The airplane takes off at about t=1300, when the wind vane starts working and the estimated measurement error drops close to zero. Notice that the error is not exactly zero, due to various measurement noise sources.

At t=2400 the plane lands. The absence of a wind stream allows the angle of sideslip sensor to sit at a random position and the error grows large.

The airplane takes off again at t=2900 and the error drops once more, but at about t=3000 the wind vane breaks. The measurement error now deviates from zero significantly more.

Note that the measured value of the angle of sideslip is frozen at a random value, but the actual quantity varies, so the error is not constant.

The residual signal, as the output of a function which is fed with the system measurements ( r=g(u,y) ) can be seen below in blue, with the fault overlayed for temporal reference.

../../_images/fault_response_residual.png

During the fault-free flight segment, the residual is mostly confined within the predicted threshold (marked in blue shade).

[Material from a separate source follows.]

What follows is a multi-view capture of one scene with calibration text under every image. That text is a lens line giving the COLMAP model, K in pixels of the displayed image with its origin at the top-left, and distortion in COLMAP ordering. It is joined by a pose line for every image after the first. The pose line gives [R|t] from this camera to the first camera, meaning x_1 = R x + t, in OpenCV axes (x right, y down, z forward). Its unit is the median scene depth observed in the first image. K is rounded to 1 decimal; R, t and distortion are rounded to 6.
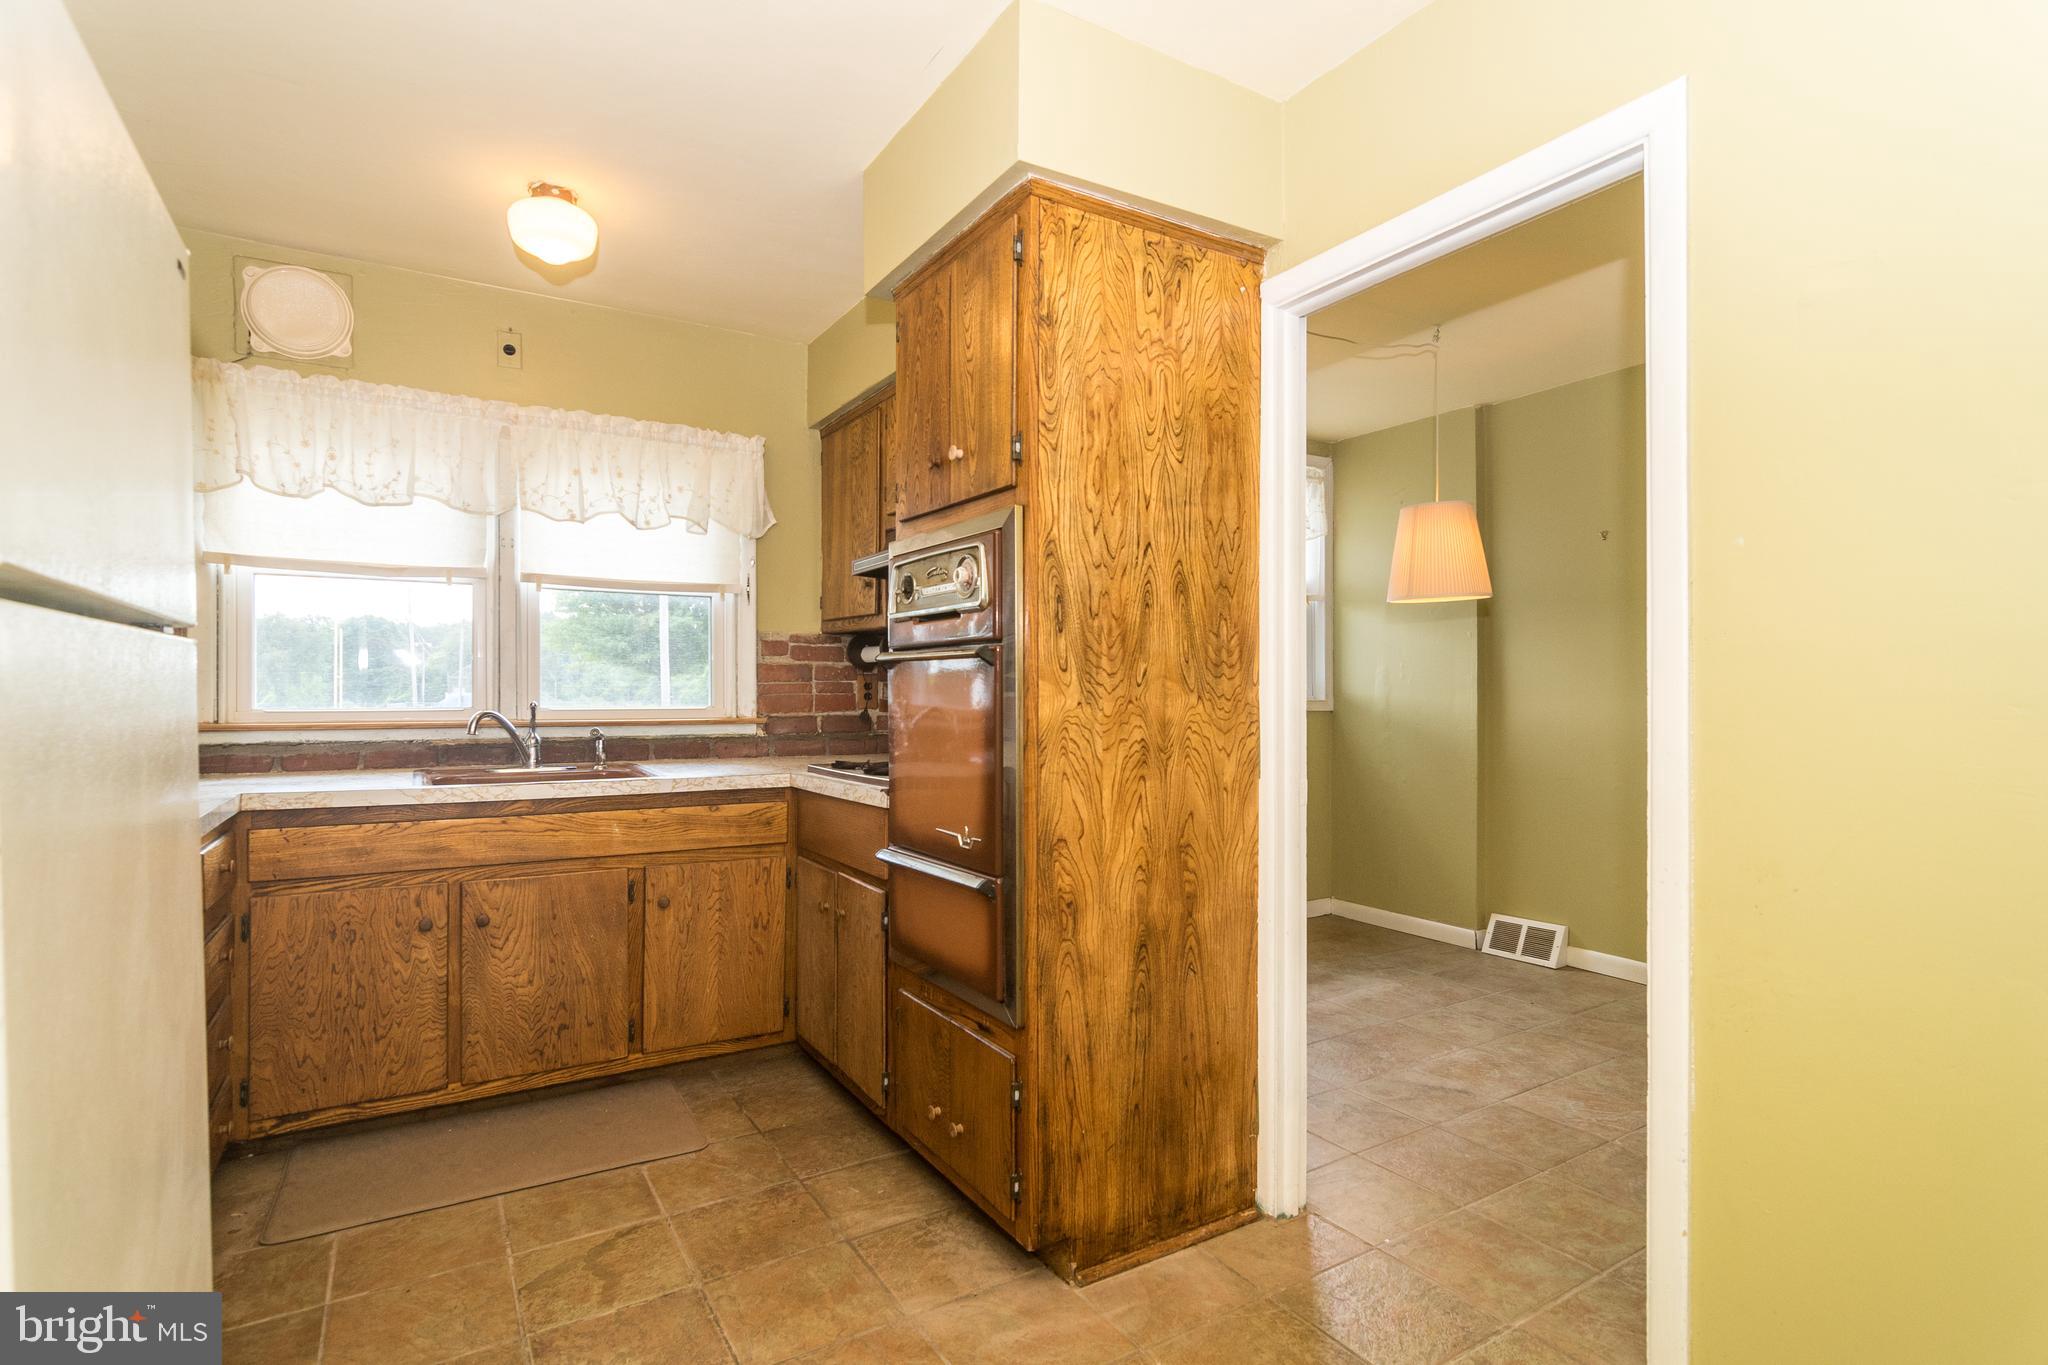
lens RADIAL K [[999.6, 0, 1022.0], [0, 999.6, 677.8], [0, 0, 1]] dist [-0.005508, 0.003306]
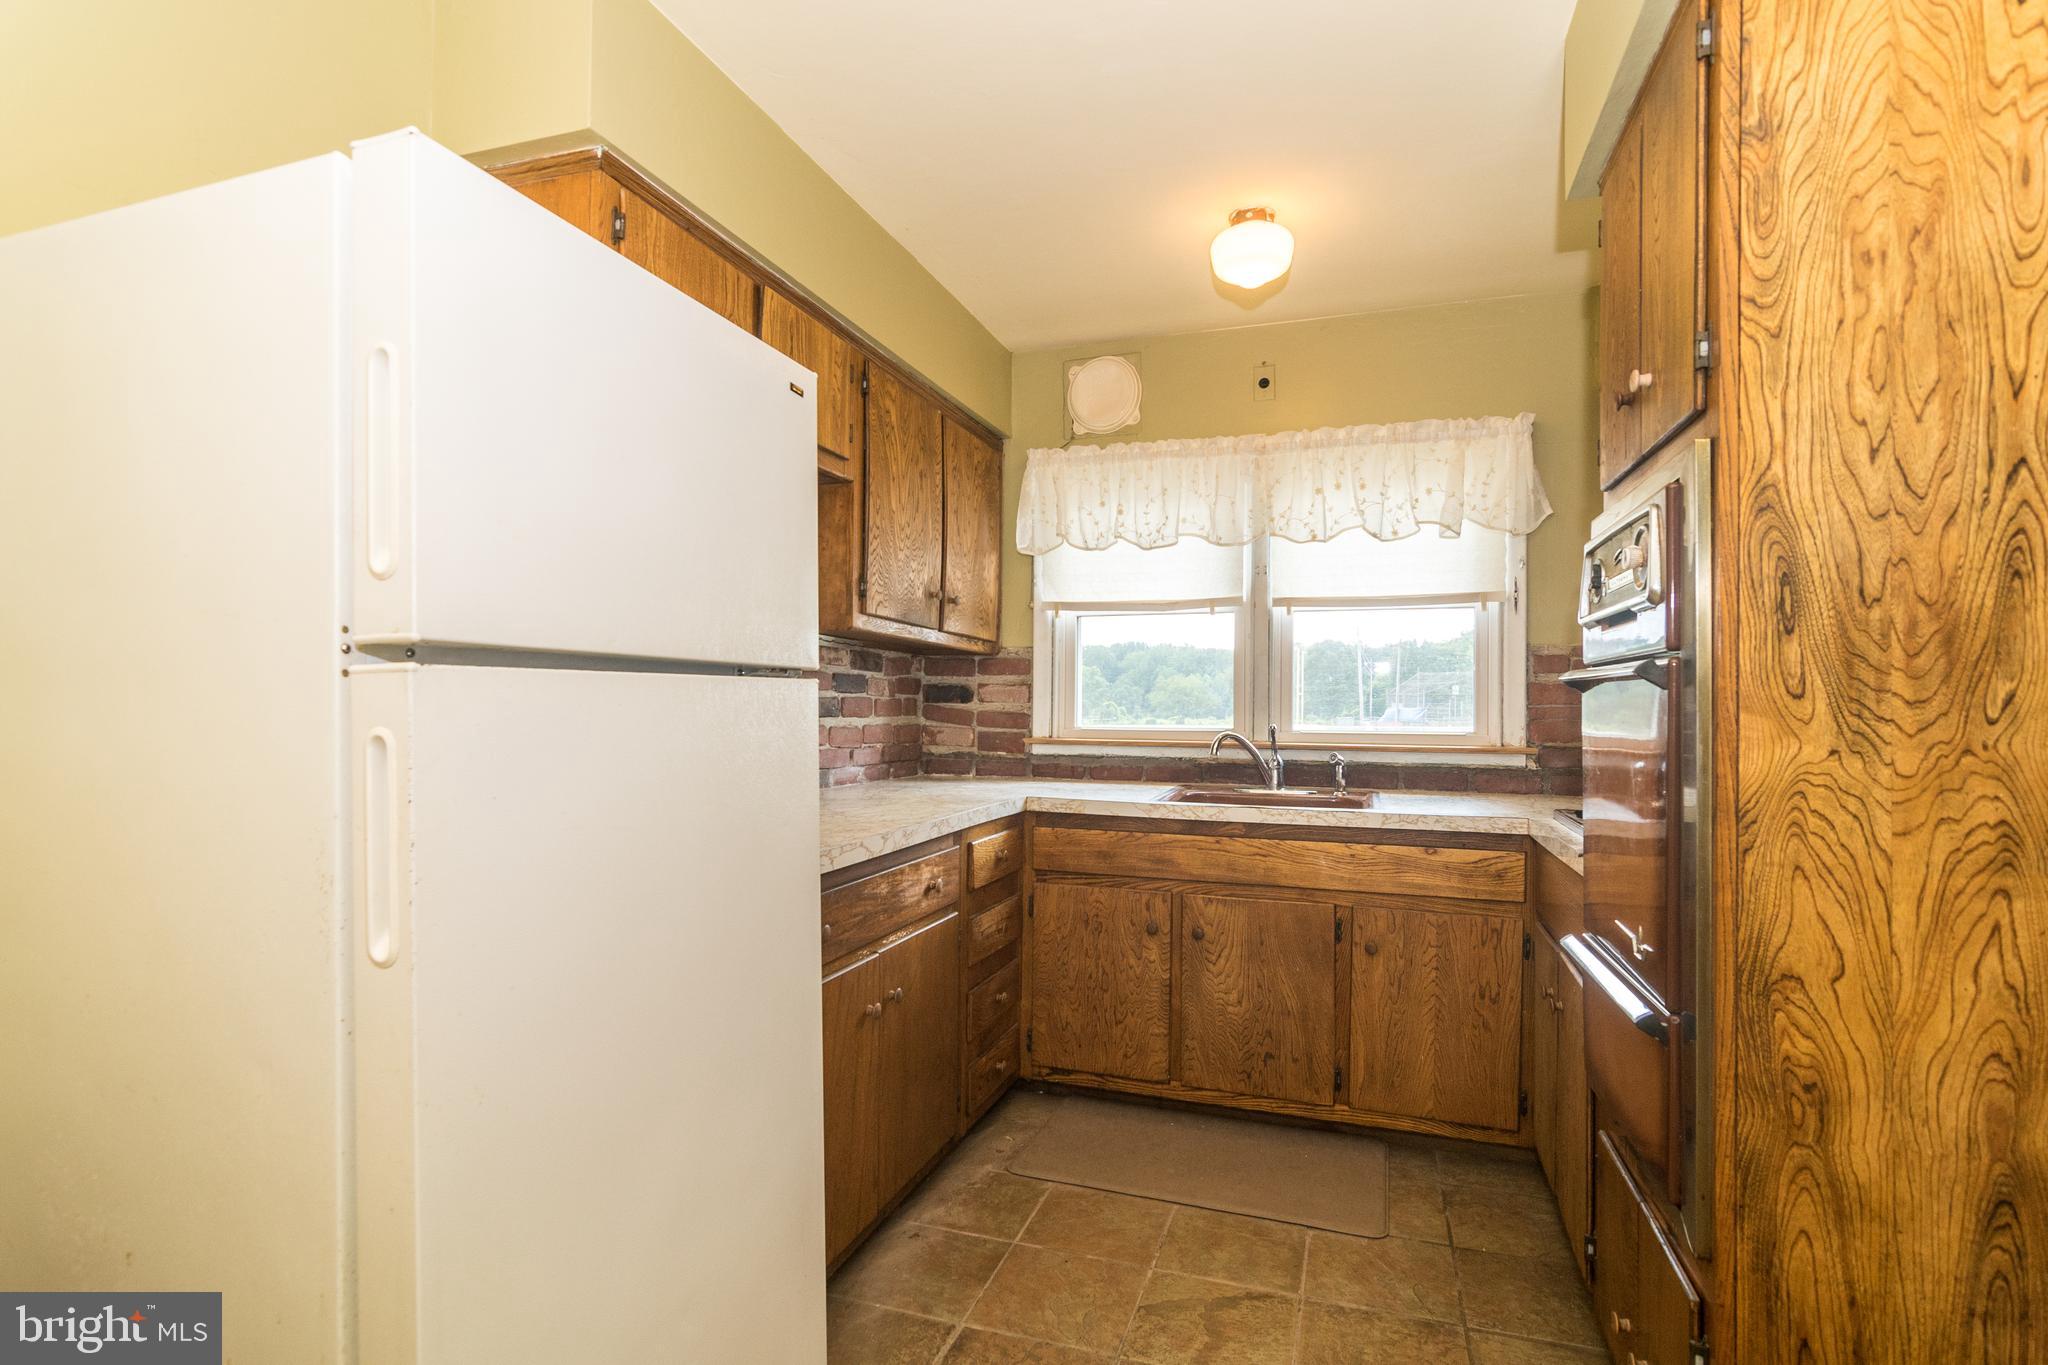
lens RADIAL K [[999.6, 0, 1028.4], [0, 999.6, 691.4], [0, 0, 1]] dist [-0.005508, 0.003306]
pose [[0.643929, -0.007030, -0.765053, 0.159665], [0.005328, 0.999975, -0.004704, -0.007931], [0.765067, -0.001047, 0.643950, 0.199796]]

During the fault the level of response of the actual, calculated residual (blue) is very close to the predicted value of 368. The reason it exceeds it is most likely due to the presence of other sources of error such as measurement noise which further build up the residual value.

In green, the value of the theoretical value of the residual is plotted, as a function of system state and fault ( r=h(x,f) ). If the optimization procedure was successful in finding the true maximum of the residual reponse, this should match the response level exactly, which is the case.

As a final note, notice that even though the fault is non-zero around t=3050s and t=3500s, the residual response drops close to zero. This seems contradictory and in violation to the assumption of exoneration, but is actually constistent with the underlying theory.

In close inspection, the residual value is dependent upon the fault and its derivative as well:

../../_images/residual_expression.png

This is also witnessed by the matched graph of the subsystem at the top of this document, which requires a differentiation of the variable v, which is subsequently subtracted from dot_v, with the residual as the remainder of this operation.

As a result, the residual value is much more dependent on the error derivative than the error itself. These intervals where the residual drops significantly is when the error is significant, but its derivative less so. This is a topic which merits the attention of the diagnostic system designer when tackling dynamic residual generator functions.